Quando due personaggi eclettici come Lorenzo Monguzzi e Charlie Cinelli si incontrano, sicuramente qualcosa di bizzarro viene fuori. Il risultato infatti sono le undici tracce di “Farabutti” che mescolano vari stili musicali e si avvalgono di amici-ospiti molto speciali.
Si aprono le danze con “Alì Rosario” (“Alì gli è morto un figlio lontano là in Oriente e intanto che pedala le lacrime non sente, si asciugano nel vento andando in bicicletta e se non vanno via, pedala un po' più in fretta”) quasi un rap rivestito di “etnico”. “Farabutti” (“Ci procuriamo i ferri del mestiere, il grimaldello e quelle robe lì e non è il caso di diversi travestir, che siam vestiti male già così”) è molto in zona Jannacci, con la voce di Alessandro Sipolo e il clarinetto basso di Adriano Sangineto. “Restoran balkan” (“La musica va avanti, sulle piastrelle storte si balla e si rovescia per terra un po’ di grappa e rude Stara Dama con la dentiera rotta e guarda nello specchio i suoi capelli blu”) è tutta in levare, ricamata dal violino “zingaro” di Dejan Vozlic. “America” è in odore di gospel e cantata in dialetto brianzolo. “Il mio neurone” (“Il mio neurone conosce la strada, mi fa vestire seguendo la moda, a volte resta fermo ed io non so, a volte è una pallina di ping pong , a volte gli domando e lui risponde: Boh”) gioca con le voci in stile Quartetto Cetra a cui si aggiunge quella di Savino Verni e l’arpa di Adriano Sangineto. “Dicono” (“Dicono che in fondo al mare abbiamo nascosto la nostra vergogna, dicono che le nostre città non sono sicure, dicono che servono muri alti, porte robuste e citofoni rotti, dicono che Dio ci ha dato la lingua in un eccesso di generosità”) è tutta parlata con un sostegno musicale che ricorda Springsteen. “Ol Leroi” è un bluesaccio in dialetto bergamasco con il testo di Umberto Zanetti; si muove con ritmi dance la successiva “Fiori dappertutto” (“Noi siamo solo due meschinità, tu che il dolore non lo vuoi vedere e metti i fiori in bocca alla pietà e io che non so dirti di tacere”).
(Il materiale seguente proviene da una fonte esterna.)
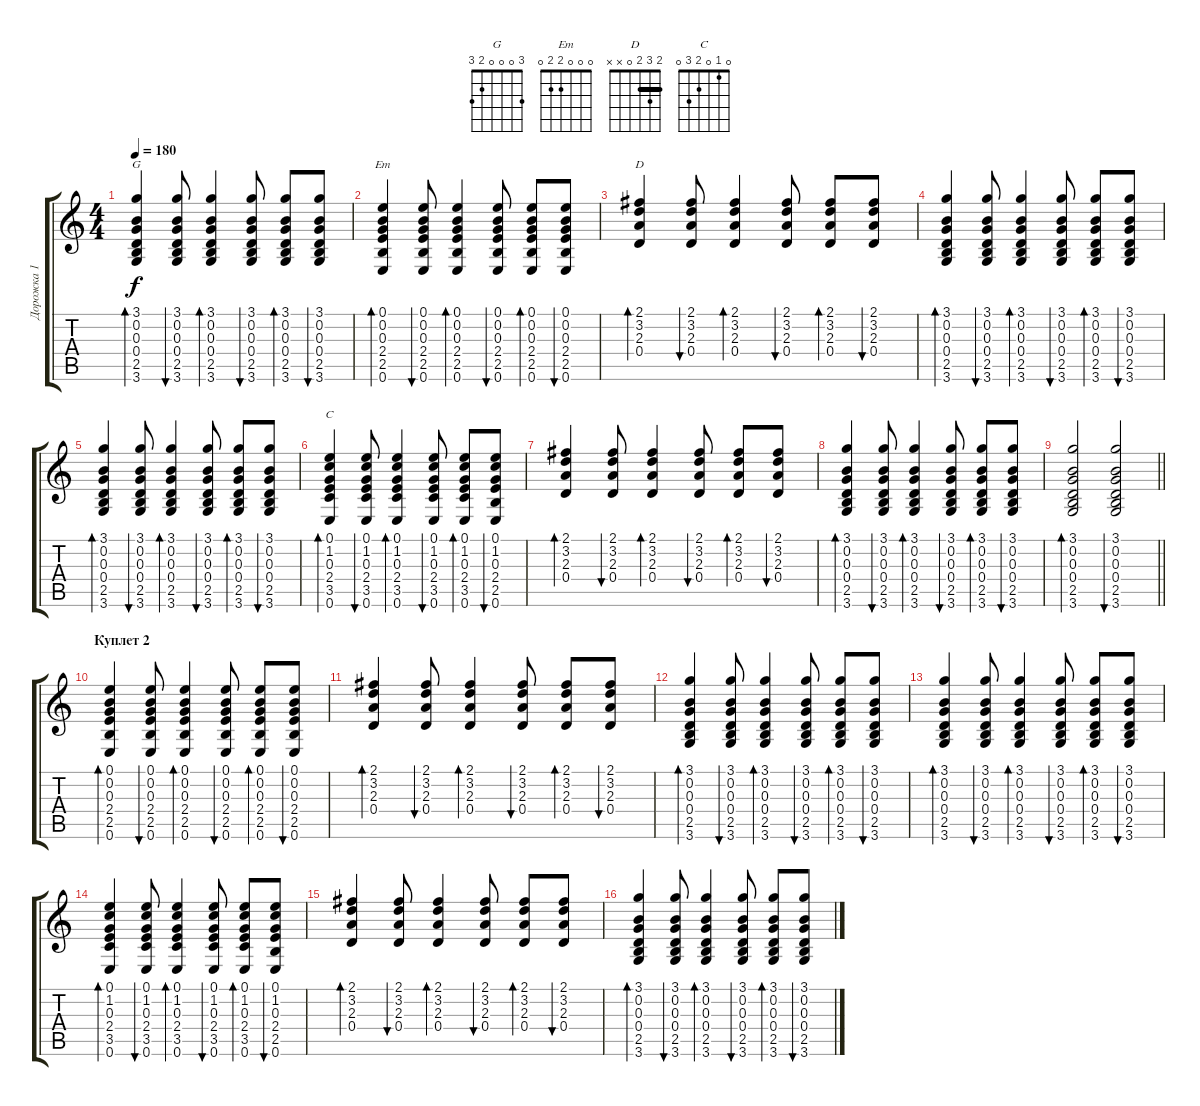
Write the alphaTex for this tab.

Invece “Indovinello” (“Sopra ai tetti di Bologna svolazzava una cicogna con il becco traboccante di popcorn, era stata all'anteprima di un filmaccio dei Vanzina e rincasava vergognandosi un bel po’”) è più swing cantata in compagnia di Stefano Vergani che firma il brano insieme a Monguzzi. “Valtrompia” è cantata in dialetto sulla melodia del tradizionale americano “Red River Valley” con dentro il banjo di Andrea Verga. In chiusura “Fate largo ai sognatori”, tratta dalla poesia “Sulla luna” di Gianni Rodari, è arricchita dalla voce di Filippo Pax e dalla chitarra elettrica di Pier Panzeri.
“Farabutti” è un vero e proprio divertissement dove Monguzzi e Cinelli ci raccontano storie vere, di vita, di emigrazione, di sogni e di speranze. Un disco che si lascia ascoltare con piacere, senza troppe pretese, tranne quelle di evadere con leggerezza e di riflettere in maniera intelligente.